I hope everyone had a great Halloween!  Ours… not so much.  I got excessively angry with Nathan for not saying thank you after he received his candy and after about 15 minutes, he wanted to quit and go home.  He now says he hates Halloween and never wants to go trick-or-treating again. 😦  I feel horrible.  I didn’t mean to ruin the kid’s entire experience this year.  William found the whole ordeal somewhat boring and wanted to go home too.  So after 20 minutes of getting everyone in their costumes and ready to go, we were home 15 minutes later with both Nathan and I mad at each other.  He was still mad most of the day yesterday and Tuesday’s morning routine was a horrendous experience.  Thankfully by nighttime we seemed to have found a common ground and were happy with each other once again.  After a string of really rough mornings and drop-offs, today went exceedingly well and everyone went off to school happy and calm.  Phew!  Sometimes we seem to get on a string of negative days and I am convinced it will never end.  Then they lift as suddenly as they descended and we are all in a good grove again.  I have a habit of assuming that when something is hard, it will be hard forever and nothing but misery is to be expected.  Thankfully, life has proven me wrong time and time again but I still can’t seem to break the habit and keep things in perspective.  Yesterday I was sure all my kids would end up drug dealers and in jail but today I feel like they may actually make it!

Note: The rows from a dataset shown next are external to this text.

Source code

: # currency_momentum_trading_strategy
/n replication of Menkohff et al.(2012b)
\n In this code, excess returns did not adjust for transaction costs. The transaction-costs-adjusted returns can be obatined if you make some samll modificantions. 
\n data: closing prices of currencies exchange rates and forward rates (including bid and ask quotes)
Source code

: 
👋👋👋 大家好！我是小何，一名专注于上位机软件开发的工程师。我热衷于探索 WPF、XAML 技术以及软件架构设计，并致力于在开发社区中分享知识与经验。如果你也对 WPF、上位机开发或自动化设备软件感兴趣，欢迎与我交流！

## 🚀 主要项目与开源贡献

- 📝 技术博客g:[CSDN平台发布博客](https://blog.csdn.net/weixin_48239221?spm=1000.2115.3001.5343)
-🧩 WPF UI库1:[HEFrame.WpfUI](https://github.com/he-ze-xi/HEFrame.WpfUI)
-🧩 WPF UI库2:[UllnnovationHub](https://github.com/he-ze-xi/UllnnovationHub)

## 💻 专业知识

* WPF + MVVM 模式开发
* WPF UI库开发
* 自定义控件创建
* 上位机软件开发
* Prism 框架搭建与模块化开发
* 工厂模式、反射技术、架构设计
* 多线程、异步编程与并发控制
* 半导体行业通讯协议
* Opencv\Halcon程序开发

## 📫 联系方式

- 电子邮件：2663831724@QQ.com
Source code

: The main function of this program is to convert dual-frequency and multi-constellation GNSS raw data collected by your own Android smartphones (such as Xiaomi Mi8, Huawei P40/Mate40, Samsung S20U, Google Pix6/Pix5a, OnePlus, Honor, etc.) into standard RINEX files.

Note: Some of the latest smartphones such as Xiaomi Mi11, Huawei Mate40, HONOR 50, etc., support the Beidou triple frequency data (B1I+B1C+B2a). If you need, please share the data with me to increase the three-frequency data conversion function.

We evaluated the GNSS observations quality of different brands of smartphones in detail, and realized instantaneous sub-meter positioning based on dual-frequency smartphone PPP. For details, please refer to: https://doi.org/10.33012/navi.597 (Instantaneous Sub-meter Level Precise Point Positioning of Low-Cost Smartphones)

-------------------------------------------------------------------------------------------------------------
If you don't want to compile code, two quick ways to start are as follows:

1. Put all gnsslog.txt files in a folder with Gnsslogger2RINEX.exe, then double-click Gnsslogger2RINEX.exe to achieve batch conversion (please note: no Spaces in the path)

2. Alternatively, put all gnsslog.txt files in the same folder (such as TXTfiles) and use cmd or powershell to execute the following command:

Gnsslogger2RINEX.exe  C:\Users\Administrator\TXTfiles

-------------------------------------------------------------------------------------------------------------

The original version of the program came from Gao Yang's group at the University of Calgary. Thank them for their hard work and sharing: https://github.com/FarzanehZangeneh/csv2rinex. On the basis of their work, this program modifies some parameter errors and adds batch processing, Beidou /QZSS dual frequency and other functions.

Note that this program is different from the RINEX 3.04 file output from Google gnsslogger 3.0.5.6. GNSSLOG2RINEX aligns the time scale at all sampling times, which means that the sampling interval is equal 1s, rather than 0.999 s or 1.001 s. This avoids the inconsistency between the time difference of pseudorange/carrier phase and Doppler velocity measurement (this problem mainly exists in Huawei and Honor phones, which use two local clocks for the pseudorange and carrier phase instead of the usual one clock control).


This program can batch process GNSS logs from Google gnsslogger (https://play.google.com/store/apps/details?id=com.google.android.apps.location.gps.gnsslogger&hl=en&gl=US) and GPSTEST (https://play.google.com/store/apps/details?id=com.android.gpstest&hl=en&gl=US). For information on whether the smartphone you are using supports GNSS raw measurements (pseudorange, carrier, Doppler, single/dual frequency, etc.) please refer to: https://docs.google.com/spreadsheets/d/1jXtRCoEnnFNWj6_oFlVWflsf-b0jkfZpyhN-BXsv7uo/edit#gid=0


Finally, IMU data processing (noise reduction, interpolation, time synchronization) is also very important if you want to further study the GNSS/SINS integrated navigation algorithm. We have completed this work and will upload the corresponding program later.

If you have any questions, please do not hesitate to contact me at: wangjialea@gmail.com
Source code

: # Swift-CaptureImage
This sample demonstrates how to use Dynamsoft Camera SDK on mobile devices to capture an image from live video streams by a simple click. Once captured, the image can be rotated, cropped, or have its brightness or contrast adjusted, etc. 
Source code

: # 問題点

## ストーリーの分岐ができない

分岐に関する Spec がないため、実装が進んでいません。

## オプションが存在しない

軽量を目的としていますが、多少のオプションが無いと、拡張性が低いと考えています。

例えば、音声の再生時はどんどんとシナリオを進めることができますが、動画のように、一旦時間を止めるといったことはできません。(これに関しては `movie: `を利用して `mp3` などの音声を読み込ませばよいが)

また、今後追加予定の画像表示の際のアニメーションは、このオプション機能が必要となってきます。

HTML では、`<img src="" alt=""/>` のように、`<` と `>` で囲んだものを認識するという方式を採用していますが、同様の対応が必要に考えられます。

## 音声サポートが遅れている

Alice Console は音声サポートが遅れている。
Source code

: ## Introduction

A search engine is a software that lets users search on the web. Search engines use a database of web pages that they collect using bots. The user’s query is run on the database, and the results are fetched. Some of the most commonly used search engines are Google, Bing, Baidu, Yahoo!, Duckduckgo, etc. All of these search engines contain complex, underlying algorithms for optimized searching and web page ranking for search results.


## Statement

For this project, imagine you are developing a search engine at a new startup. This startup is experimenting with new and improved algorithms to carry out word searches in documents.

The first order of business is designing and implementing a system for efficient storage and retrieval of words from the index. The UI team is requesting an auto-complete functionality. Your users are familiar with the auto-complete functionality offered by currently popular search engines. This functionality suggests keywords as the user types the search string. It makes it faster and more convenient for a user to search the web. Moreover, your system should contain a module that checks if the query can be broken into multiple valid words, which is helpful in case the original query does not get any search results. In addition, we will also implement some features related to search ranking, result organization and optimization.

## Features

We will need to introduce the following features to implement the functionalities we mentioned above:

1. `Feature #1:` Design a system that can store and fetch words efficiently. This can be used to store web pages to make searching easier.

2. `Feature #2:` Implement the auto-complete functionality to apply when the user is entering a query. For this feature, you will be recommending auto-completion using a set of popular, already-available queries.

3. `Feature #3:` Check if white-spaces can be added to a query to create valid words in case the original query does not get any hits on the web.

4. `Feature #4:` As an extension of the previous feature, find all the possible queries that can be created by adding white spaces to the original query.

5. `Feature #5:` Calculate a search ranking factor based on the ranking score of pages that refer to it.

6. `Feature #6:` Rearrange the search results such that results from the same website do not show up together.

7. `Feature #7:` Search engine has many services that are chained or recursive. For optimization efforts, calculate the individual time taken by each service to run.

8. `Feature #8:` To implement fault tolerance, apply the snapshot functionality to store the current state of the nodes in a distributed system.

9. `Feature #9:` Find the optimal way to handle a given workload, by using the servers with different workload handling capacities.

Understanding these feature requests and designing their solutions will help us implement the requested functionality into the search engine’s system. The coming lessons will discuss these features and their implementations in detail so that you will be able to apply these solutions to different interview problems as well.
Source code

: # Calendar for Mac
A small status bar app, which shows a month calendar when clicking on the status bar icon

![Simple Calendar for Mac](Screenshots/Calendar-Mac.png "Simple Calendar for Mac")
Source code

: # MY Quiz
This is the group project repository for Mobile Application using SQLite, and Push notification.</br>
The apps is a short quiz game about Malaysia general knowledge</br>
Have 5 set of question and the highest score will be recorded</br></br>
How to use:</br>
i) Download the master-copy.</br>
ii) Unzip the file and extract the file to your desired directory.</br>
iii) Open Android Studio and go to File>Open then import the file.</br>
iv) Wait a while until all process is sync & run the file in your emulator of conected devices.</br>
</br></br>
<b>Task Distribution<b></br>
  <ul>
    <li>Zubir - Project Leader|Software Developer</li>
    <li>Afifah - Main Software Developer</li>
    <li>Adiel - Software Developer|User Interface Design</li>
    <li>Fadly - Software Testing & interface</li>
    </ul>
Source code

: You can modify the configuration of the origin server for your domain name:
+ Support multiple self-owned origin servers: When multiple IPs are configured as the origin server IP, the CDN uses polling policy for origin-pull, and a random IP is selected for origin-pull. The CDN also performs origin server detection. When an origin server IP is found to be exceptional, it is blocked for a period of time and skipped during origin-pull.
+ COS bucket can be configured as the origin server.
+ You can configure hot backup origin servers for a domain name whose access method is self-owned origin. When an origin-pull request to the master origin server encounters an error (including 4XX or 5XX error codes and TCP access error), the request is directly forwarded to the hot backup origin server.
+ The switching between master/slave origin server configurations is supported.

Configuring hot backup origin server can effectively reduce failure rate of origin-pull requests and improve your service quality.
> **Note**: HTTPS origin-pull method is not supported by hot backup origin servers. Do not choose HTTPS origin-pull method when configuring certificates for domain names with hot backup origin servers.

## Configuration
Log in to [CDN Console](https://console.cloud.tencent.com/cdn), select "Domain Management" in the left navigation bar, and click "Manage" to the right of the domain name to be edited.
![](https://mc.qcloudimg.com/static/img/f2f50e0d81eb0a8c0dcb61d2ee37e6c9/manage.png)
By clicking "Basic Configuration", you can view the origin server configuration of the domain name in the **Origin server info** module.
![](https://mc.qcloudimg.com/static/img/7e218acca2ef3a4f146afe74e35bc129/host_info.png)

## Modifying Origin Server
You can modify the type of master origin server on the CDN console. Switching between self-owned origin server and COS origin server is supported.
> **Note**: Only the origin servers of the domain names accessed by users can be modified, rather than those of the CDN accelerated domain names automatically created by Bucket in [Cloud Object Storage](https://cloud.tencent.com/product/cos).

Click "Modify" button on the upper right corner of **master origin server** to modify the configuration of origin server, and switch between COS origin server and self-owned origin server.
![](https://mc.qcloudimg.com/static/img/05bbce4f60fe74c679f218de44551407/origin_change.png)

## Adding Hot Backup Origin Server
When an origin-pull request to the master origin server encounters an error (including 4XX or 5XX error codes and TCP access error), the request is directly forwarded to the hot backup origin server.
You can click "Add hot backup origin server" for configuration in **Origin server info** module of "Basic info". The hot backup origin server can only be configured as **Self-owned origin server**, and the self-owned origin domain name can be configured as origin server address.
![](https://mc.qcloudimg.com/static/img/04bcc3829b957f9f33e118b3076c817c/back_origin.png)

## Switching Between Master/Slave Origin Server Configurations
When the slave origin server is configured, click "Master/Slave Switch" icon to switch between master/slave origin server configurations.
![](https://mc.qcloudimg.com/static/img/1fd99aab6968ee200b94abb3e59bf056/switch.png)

This Saturday we are going to a neighborhood camping in the park event.  The boys (including David) are extremely excited about it.  I got us all sleeping bags and we have our tent ready to go.  I have also been on Pinterest a lot researching good picnic foods to take camping.  I have decided on tiny cheeseburgers on skewers, pasta salad, and sliced fruit on skewers in addition to cookies and some other snacks.  Be prepared for lots of pictures!  I’ll let you know how it goes!

This week, in a sudden flurry of determination, I decided to begin lacto-fermenting our own vegetables.  I bought a book and some air-lock lids from Amazon and tomorrow will start with making pickled carrots and sauerkraut.  I really am a bit overly excited about it and am once again wanting to move to Pennsylvania and start a little farm.  This happens to me a several times a year.  I really think I was meant to be Amish.  When my book arrived yesterday, I leapt for joy and jubilantly declared to the boys that we were going to start eating fermented vegetables to which William immediately replied that he hated fermented vegetables.  He’s never had one in his life and while I am sure that there is a possibility we may all, in fact, hate them – I refuse to be deterred and am hoping for the best!

So between lacto-fermenting vegetables and roughing it in the park we’ve got a lot to do for the remainder of the week.  I’ll keep you posted!